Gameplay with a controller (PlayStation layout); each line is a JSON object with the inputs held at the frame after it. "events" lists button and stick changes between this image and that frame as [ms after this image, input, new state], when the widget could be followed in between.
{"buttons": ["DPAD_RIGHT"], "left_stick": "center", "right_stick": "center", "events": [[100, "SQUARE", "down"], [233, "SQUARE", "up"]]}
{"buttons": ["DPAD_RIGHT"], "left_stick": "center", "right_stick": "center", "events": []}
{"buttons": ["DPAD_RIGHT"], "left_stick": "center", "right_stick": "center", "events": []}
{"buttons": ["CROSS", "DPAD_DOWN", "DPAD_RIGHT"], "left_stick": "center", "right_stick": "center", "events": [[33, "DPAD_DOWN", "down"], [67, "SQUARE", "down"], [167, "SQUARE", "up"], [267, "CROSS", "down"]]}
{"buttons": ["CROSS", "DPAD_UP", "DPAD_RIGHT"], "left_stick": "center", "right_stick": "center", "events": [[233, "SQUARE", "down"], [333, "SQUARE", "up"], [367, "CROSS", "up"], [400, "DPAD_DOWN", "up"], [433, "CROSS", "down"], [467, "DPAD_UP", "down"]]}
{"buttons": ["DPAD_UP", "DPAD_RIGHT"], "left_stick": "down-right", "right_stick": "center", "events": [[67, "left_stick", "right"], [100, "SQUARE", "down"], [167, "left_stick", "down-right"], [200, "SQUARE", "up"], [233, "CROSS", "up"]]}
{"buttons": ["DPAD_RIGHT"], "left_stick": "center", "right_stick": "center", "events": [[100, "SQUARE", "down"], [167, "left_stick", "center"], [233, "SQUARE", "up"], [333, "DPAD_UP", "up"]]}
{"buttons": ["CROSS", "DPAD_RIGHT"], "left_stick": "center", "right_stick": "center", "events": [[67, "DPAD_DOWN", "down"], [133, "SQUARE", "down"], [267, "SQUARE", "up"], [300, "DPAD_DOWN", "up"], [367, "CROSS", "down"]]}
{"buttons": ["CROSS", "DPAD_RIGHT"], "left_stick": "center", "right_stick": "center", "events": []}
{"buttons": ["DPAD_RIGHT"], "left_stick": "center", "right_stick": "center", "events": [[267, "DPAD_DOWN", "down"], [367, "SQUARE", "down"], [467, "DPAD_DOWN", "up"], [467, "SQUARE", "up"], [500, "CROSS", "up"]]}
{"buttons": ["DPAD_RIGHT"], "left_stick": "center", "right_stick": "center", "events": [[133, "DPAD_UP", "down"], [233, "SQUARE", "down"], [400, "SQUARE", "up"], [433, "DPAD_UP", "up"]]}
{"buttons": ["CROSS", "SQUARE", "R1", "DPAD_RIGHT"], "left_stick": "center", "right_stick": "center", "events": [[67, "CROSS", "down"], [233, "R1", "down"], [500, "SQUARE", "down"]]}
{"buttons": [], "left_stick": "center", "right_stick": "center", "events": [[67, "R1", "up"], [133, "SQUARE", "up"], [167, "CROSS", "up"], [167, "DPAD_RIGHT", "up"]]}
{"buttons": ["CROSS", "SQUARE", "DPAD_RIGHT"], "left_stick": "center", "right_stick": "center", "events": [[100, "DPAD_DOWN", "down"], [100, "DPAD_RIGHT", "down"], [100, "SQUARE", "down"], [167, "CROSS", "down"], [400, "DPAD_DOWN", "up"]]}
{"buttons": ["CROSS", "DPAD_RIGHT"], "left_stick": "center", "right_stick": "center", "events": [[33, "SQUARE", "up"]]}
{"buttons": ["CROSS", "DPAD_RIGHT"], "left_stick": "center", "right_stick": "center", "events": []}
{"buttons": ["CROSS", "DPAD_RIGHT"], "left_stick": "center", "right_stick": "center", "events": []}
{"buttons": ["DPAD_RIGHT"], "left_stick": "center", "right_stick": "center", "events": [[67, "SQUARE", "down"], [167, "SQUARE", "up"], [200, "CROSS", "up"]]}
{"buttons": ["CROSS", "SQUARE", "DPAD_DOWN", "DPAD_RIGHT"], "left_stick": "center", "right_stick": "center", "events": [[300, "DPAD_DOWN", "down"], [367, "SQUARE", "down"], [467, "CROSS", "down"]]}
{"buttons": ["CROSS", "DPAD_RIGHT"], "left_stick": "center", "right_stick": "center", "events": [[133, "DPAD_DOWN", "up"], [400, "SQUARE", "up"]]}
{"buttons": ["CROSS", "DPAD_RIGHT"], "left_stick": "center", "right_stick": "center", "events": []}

----

__Prompt__
Pull out each record as written and restate it exactly.

__Solution for this task__
Gameplay with a controller (PlayStation layout); each line is a JSON object with the inputs held at the frame after it. "events" lists button and stick changes between this image and that frame as [ms after this image, input, new state], when the widget could be followed in between.
{"buttons": ["DPAD_RIGHT"], "left_stick": "center", "right_stick": "center", "events": [[100, "SQUARE", "down"], [233, "SQUARE", "up"]]}
{"buttons": ["DPAD_RIGHT"], "left_stick": "center", "right_stick": "center", "events": []}
{"buttons": ["DPAD_RIGHT"], "left_stick": "center", "right_stick": "center", "events": []}
{"buttons": ["CROSS", "DPAD_DOWN", "DPAD_RIGHT"], "left_stick": "center", "right_stick": "center", "events": [[33, "DPAD_DOWN", "down"], [67, "SQUARE", "down"], [167, "SQUARE", "up"], [267, "CROSS", "down"]]}
{"buttons": ["CROSS", "DPAD_UP", "DPAD_RIGHT"], "left_stick": "center", "right_stick": "center", "events": [[233, "SQUARE", "down"], [333, "SQUARE", "up"], [367, "CROSS", "up"], [400, "DPAD_DOWN", "up"], [433, "CROSS", "down"], [467, "DPAD_UP", "down"]]}
{"buttons": ["DPAD_UP", "DPAD_RIGHT"], "left_stick": "down-right", "right_stick": "center", "events": [[67, "left_stick", "right"], [100, "SQUARE", "down"], [167, "left_stick", "down-right"], [200, "SQUARE", "up"], [233, "CROSS", "up"]]}
{"buttons": ["DPAD_RIGHT"], "left_stick": "center", "right_stick": "center", "events": [[100, "SQUARE", "down"], [167, "left_stick", "center"], [233, "SQUARE", "up"], [333, "DPAD_UP", "up"]]}
{"buttons": ["CROSS", "DPAD_RIGHT"], "left_stick": "center", "right_stick": "center", "events": [[67, "DPAD_DOWN", "down"], [133, "SQUARE", "down"], [267, "SQUARE", "up"], [300, "DPAD_DOWN", "up"], [367, "CROSS", "down"]]}
{"buttons": ["CROSS", "DPAD_RIGHT"], "left_stick": "center", "right_stick": "center", "events": []}
{"buttons": ["DPAD_RIGHT"], "left_stick": "center", "right_stick": "center", "events": [[267, "DPAD_DOWN", "down"], [367, "SQUARE", "down"], [467, "DPAD_DOWN", "up"], [467, "SQUARE", "up"], [500, "CROSS", "up"]]}
{"buttons": ["DPAD_RIGHT"], "left_stick": "center", "right_stick": "center", "events": [[133, "DPAD_UP", "down"], [233, "SQUARE", "down"], [400, "SQUARE", "up"], [433, "DPAD_UP", "up"]]}
{"buttons": ["CROSS", "SQUARE", "R1", "DPAD_RIGHT"], "left_stick": "center", "right_stick": "center", "events": [[67, "CROSS", "down"], [233, "R1", "down"], [500, "SQUARE", "down"]]}
{"buttons": [], "left_stick": "center", "right_stick": "center", "events": [[67, "R1", "up"], [133, "SQUARE", "up"], [167, "CROSS", "up"], [167, "DPAD_RIGHT", "up"]]}
{"buttons": ["CROSS", "SQUARE", "DPAD_RIGHT"], "left_stick": "center", "right_stick": "center", "events": [[100, "DPAD_DOWN", "down"], [100, "DPAD_RIGHT", "down"], [100, "SQUARE", "down"], [167, "CROSS", "down"], [400, "DPAD_DOWN", "up"]]}
{"buttons": ["CROSS", "DPAD_RIGHT"], "left_stick": "center", "right_stick": "center", "events": [[33, "SQUARE", "up"]]}
{"buttons": ["CROSS", "DPAD_RIGHT"], "left_stick": "center", "right_stick": "center", "events": []}
{"buttons": ["CROSS", "DPAD_RIGHT"], "left_stick": "center", "right_stick": "center", "events": []}
{"buttons": ["DPAD_RIGHT"], "left_stick": "center", "right_stick": "center", "events": [[67, "SQUARE", "down"], [167, "SQUARE", "up"], [200, "CROSS", "up"]]}
{"buttons": ["CROSS", "SQUARE", "DPAD_DOWN", "DPAD_RIGHT"], "left_stick": "center", "right_stick": "center", "events": [[300, "DPAD_DOWN", "down"], [367, "SQUARE", "down"], [467, "CROSS", "down"]]}
{"buttons": ["CROSS", "DPAD_RIGHT"], "left_stick": "center", "right_stick": "center", "events": [[133, "DPAD_DOWN", "up"], [400, "SQUARE", "up"]]}
{"buttons": ["CROSS", "DPAD_RIGHT"], "left_stick": "center", "right_stick": "center", "events": []}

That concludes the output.